Preferential effects of the chemotherapeutic DNA crosslinking agent mitomycin C on inducible gene expression in vivo

The immediate effects of a single dose of the chemotherapeutic DNA crosslinking agent, mitomycin C (MMC), on the expression of several constitutive and drug-inducible genes were examined in a simple in vivo system, the 14 day chick embryo. We observed no effect of MMC on the steady-state mRNA expression of the constitutively expressed beta-actin, transferrin, or albumin genes. In contrast, MMC treatment significantly altered both the basal and drug-inducible mRNA expression of two glutethimide-inducible genes, 5-aminolevulinic acid (ALA) synthase and cytochrome P450 CYP2H1. The basal expression of these genes was transiently but significantly increased over a 24 hr period following a single dose of MMC. Conversely, MMC significantly suppressed the glutethimide-inducible expression of these genes when administered 1 to 24 hr prior to the inducing drug. The effects of MMC on both basal and drug-inducible ALA synthase and CYP2H1 mRNA expression were principally a result of changes in the transcription rates of these genes. In contrast, MMC treatment had little or no effect on glutethimide-induced expression of ALA synthase or CYP2H1 when administered 1 hr after the inducing drug, suggesting that a very early event in the induction process represents the target for these MMC effects.

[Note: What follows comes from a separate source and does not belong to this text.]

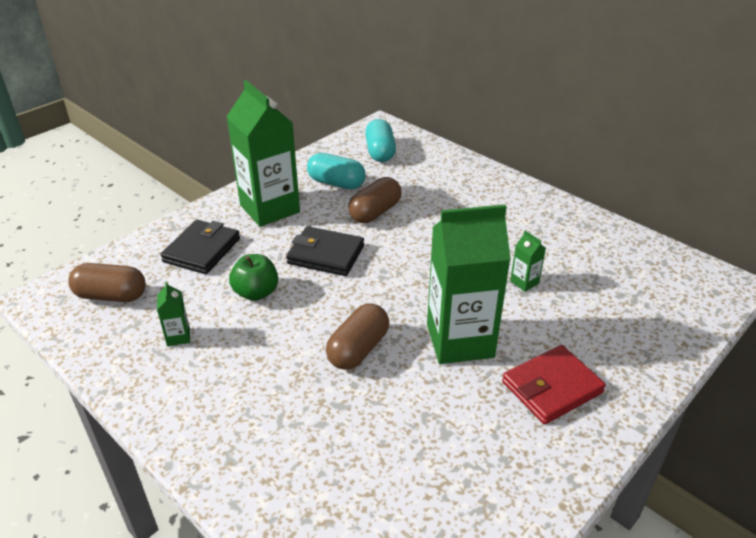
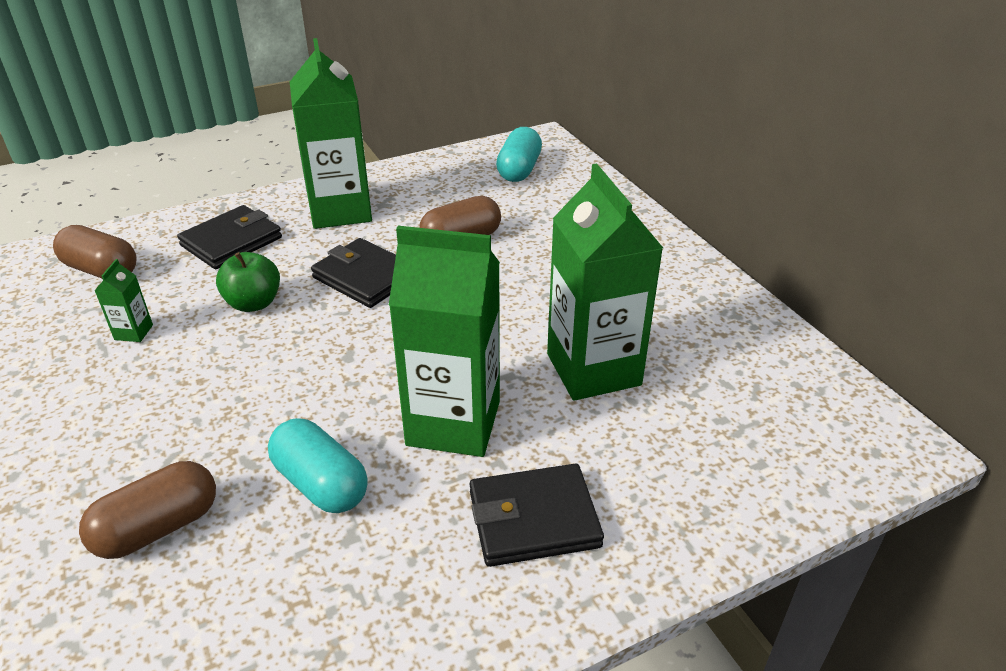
camera: 20 degrees right, 0 degrees up
(336, 183) = (439, 196): turquoise capsule -> turquoise capsule (321, 483)
(358, 349) = (320, 400): brown capsule -> brown capsule (158, 527)
(524, 282) = (593, 369): green carton -> green carton, size x2.50
(552, 387) = (533, 519): red wallet -> black wallet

Covalent binding studies demonstrated that the effects of MMC on gene expression were closely correlated temporally with formation of [3H]-porfiromycin-DNA adducts. These results support the hypothesis that genotoxic chemicals specifically target their effects to inducible genes in vivo.

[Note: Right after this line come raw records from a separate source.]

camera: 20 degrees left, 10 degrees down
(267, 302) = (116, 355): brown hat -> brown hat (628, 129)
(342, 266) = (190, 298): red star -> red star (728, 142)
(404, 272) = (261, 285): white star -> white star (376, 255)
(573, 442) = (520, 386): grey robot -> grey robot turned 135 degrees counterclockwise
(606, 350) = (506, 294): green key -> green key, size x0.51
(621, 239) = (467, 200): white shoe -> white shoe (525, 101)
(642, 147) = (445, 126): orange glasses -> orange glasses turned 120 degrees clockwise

Effects of the genotoxic carcinogen chromium(VI) on basal and hormone-inducible phosphoenolpyruvate carboxykinase gene expression in vivo: correlation with glucocorticoid- and developmentally regulated expression

Previous studies have shown that a number of different genotoxic carcinogens that induce different types of DNA damage preferentially alter the expression of inducible genes in vivo. To investigate further the mechanistic basis for these effects, we examined the effects of the human lung carcinogen chromium(VI) on expression of the hormone-inducible cytosolic phosphoenolpyruvate carboxykinase (PEPCK) gene in chick embryo liver. Chromium(VI) pretreatment had significant effects on both basal and glucocorticoid-inducible PEPCK expression in 14-d-old embryo liver. These effects were principally a result of changes in PEPCK transcription. In contrast, treatment with chromium(VI) 1 h after treatment with glucocorticoid had no effect on PEPCK induction, suggesting that an early event in the induction process is the target for carcinogen effects. In 16-d-old liver, in which PEPCK expression is no longer responsive to glucocorticoid induction, both basal and inducible PEPCK expression were also refractory to chromium(VI) effects, indicating that carcinogen responsiveness is a phenotypic rather than an inherent property of inducible genes and is related to their competence for induction. Chromium(VI) had no effect on cAMP induction of PEPCK expression, demonstrating that carcinogens target their effects to specific regulatory pathways. Comparison of the effects of chromium(VI) with those of cycloheximide suggests that chromium(VI) targets its effects to a labile, constitutively expressed repressor involved in PEPCK gene regulation.